Curiously, most, if not all, previous studies dedicated to the development of protocols for IgY purification used sample treatment with CA as a preliminary delipidation step. Furthermore, some of those studies compared the efficiency of this CA-based step with the effects of polysaccharides on lipid removal and subsequent IgY purity and yield (McLaren et al., 1994; Ren et al., 2016). However, none of these studies utilized CA as an essential, or the only, reagent to purify the IgY. In contrast, our approach is based on a simple idea of using CA as a single reagent to achieve our goal.
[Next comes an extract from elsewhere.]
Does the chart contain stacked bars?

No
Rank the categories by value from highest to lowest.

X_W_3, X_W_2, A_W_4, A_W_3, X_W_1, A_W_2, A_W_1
As far as we know, there is no study where CA would be used as a single reagent to isolate IgY from the egg yolk.

Conclusions

The report presents a simple, quick, safe, and cheap protocol for IgY purification from the yolk of chicken eggs using a single and environmentally friendly chemical agent, CA. We show here that a sequential addition of CA yields pure and active IgY, avoiding the use of any delipidating and/or harmful agents. CA acts as a double-acting agent, ensuring delipidation and purification of IgY. Current results combined with previous observations suggest a potential scalability of our protocol. Therefore, the proposed protocol makes chicken egg IgY production a promising approach for unlimited purposes and applications.